[DATASET RECORDS]
##############################
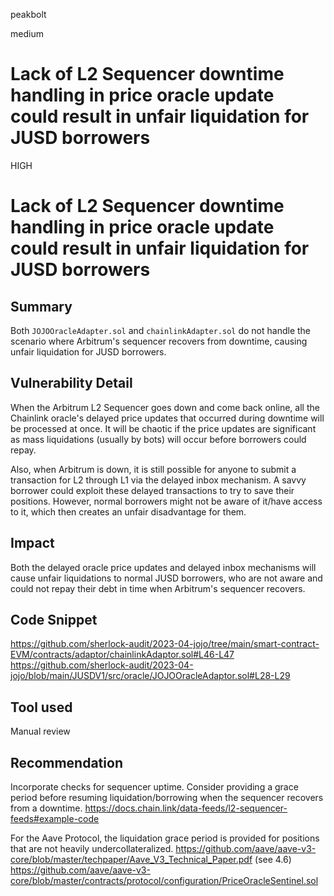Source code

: peakbolt

medium

# Lack of L2 Sequencer downtime handling in price oracle update could result in unfair liquidation for JUSD borrowers

HIGH

# Lack of L2 Sequencer downtime handling in price oracle update could result in unfair liquidation for JUSD borrowers

## Summary

Both `JOJOOracleAdapter.sol` and `chainlinkAdapter.sol` do not handle the scenario where Arbitrum's sequencer recovers from downtime, causing unfair liquidation for JUSD borrowers.

## Vulnerability Detail
When the Arbitrum L2 Sequencer goes down and come back online, all the Chainlink oracle's delayed price updates that occurred during downtime will be processed at once. It will be chaotic if the price updates are significant as mass liquidations (usually by bots) will occur before borrowers could repay.

Also, when Arbitrum is down, it is still possible for anyone to submit a transaction for L2 through L1 via the delayed inbox mechanism. A savvy borrower could exploit these delayed transactions to try to save their positions. However, normal borrowers might not be aware of it/have access to it, which then creates an unfair disadvantage for them.

## Impact
Both the delayed oracle price updates and delayed inbox mechanisms will cause unfair liquidations to normal JUSD borrowers, who are not aware and could not repay their debt in time when Arbitrum's sequencer recovers.

## Code Snippet
https://github.com/sherlock-audit/2023-04-jojo/tree/main/smart-contract-EVM/contracts/adaptor/chainlinkAdaptor.sol#L46-L47
https://github.com/sherlock-audit/2023-04-jojo/blob/main/JUSDV1/src/oracle/JOJOOracleAdaptor.sol#L28-L29

## Tool used
Manual review

## Recommendation

Incorporate checks for sequencer uptime. Consider providing a grace period before resuming liquidation/borrowing when the sequencer recovers from a downtime.
https://docs.chain.link/data-feeds/l2-sequencer-feeds#example-code

For the Aave Protocol, the liquidation grace period is provided for positions that are not heavily undercollateralized.
https://github.com/aave/aave-v3-core/blob/master/techpaper/Aave_V3_Technical_Paper.pdf (see 4.6)
https://github.com/aave/aave-v3-core/blob/master/contracts/protocol/configuration/PriceOracleSentinel.sol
##############################
[AIM OF THE EXERCISE] Each line of the listing above must be given again exactly; the pictures are to be left out.

[RESPONSE TO THE EXERCISE]
Source code

: peakbolt

medium

# Lack of L2 Sequencer downtime handling in price oracle update could result in unfair liquidation for JUSD borrowers

HIGH

# Lack of L2 Sequencer downtime handling in price oracle update could result in unfair liquidation for JUSD borrowers

## Summary

Both `JOJOOracleAdapter.sol` and `chainlinkAdapter.sol` do not handle the scenario where Arbitrum's sequencer recovers from downtime, causing unfair liquidation for JUSD borrowers.

## Vulnerability Detail
When the Arbitrum L2 Sequencer goes down and come back online, all the Chainlink oracle's delayed price updates that occurred during downtime will be processed at once. It will be chaotic if the price updates are significant as mass liquidations (usually by bots) will occur before borrowers could repay.

Also, when Arbitrum is down, it is still possible for anyone to submit a transaction for L2 through L1 via the delayed inbox mechanism. A savvy borrower could exploit these delayed transactions to try to save their positions. However, normal borrowers might not be aware of it/have access to it, which then creates an unfair disadvantage for them.

## Impact
Both the delayed oracle price updates and delayed inbox mechanisms will cause unfair liquidations to normal JUSD borrowers, who are not aware and could not repay their debt in time when Arbitrum's sequencer recovers.

## Code Snippet
https://github.com/sherlock-audit/2023-04-jojo/tree/main/smart-contract-EVM/contracts/adaptor/chainlinkAdaptor.sol#L46-L47
https://github.com/sherlock-audit/2023-04-jojo/blob/main/JUSDV1/src/oracle/JOJOOracleAdaptor.sol#L28-L29

## Tool used
Manual review

## Recommendation

Incorporate checks for sequencer uptime. Consider providing a grace period before resuming liquidation/borrowing when the sequencer recovers from a downtime.
https://docs.chain.link/data-feeds/l2-sequencer-feeds#example-code

For the Aave Protocol, the liquidation grace period is provided for positions that are not heavily undercollateralized.
https://github.com/aave/aave-v3-core/blob/master/techpaper/Aave_V3_Technical_Paper.pdf (see 4.6)
https://github.com/aave/aave-v3-core/blob/master/contracts/protocol/configuration/PriceOracleSentinel.sol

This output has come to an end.